The motional electromotive force (emf) induced in a conducting rod rotating in a magnetic field is derived from the Lorentz force. For a small element of length $dr$ at a distance $r$ from the axis, the induced emf is $d\varepsilon = Bv dr = B(\omega r) dr$ .

1. Identify the Conducting Segment: The stick has a total length of $3l$. The 'upper one third' refers to the segment furthest from the pivot (the outer end). Therefore, the conducting copper coating extends from radius $r_1 = 2l$ to $r_2 = 3l$. The remaining part (0 to $2l$) is wood (insulator) and contributes no motional emf because it lacks free charge carriers to separate and create a potential difference.

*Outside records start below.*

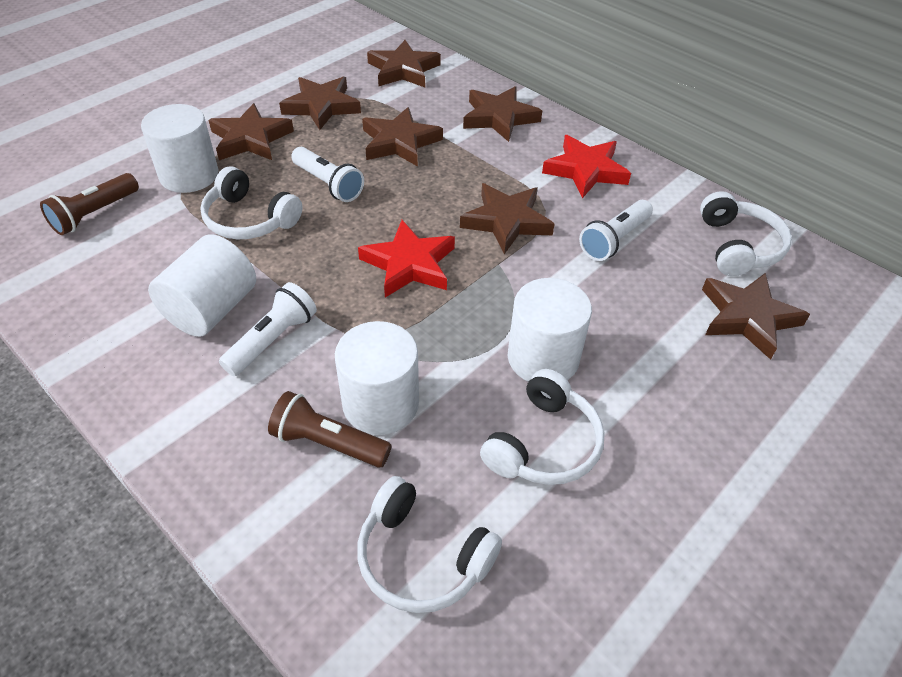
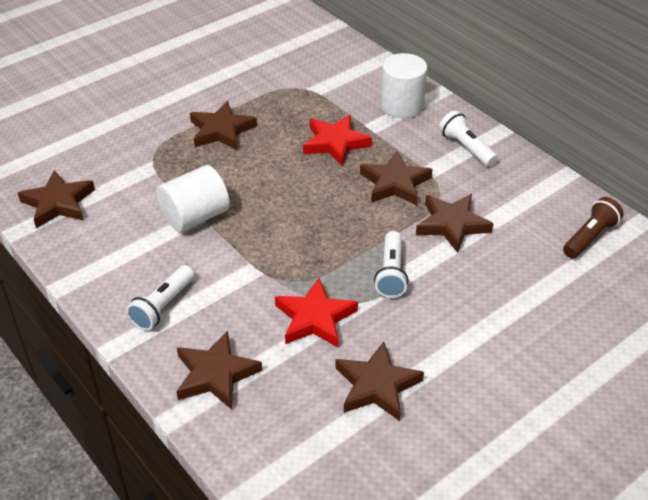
brown flashlight: [40,173,139,235] [268,391,392,468] = 2 -> [563,197,624,258] = 1
brown star: [208,103,294,160] [279,76,361,130] [362,107,443,167] [367,40,441,87] [460,183,554,254] [463,86,542,142] [702,273,810,360] = 7 -> [18,170,95,228] [176,331,262,409] [190,101,257,150] [336,341,424,421] [360,151,433,205] [416,194,494,253] = 6
white cylinder: [141,104,219,193] [148,234,256,337] [335,321,419,435] [508,278,592,382] = 4 -> [157,165,230,232] [380,53,427,118] = 2
white headphones: [200,166,302,239] [357,476,502,613] [480,369,605,485] [700,191,792,276] = 4 -> none = 0

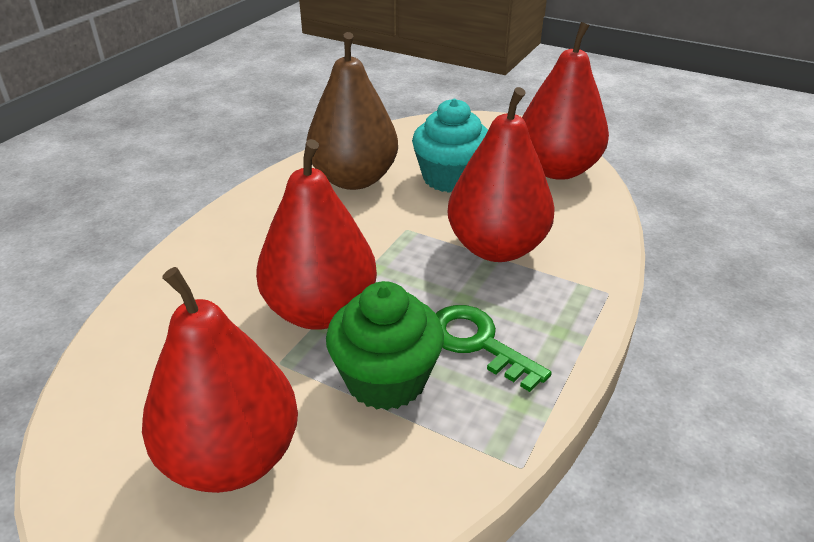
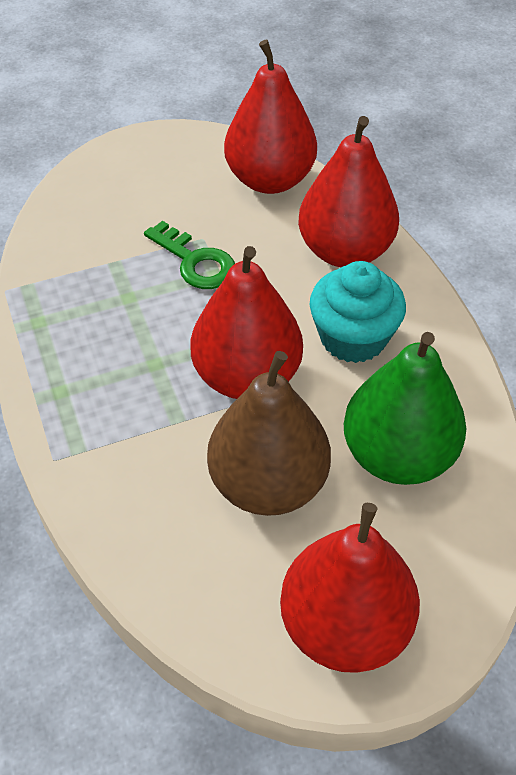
green cupcake: [326,281,444,410] = 1 -> none = 0
green pear: none = 0 -> [344,332,466,485] = 1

2. Calculate EMF: Integrate the differential emf over the limits of the conducting segment: $\varepsilon = \int_{2l}^{3l} B \omega r \, dr$ $\varepsilon = B \omega \left[ \frac{r^2}{2} \right]_{2l}^{3l}$ $\varepsilon = \frac{1}{2} B \omega \left( (3l)^2 - (2l)^2 \right)$ $\varepsilon = \frac{1}{2} B \omega (9l^2 - 4l^2)$ $\varepsilon = \frac{5 B \omega l^2}{2}$

Thus, the potential difference generated across the whole stick is effectively the potential difference across the conducting copper segment.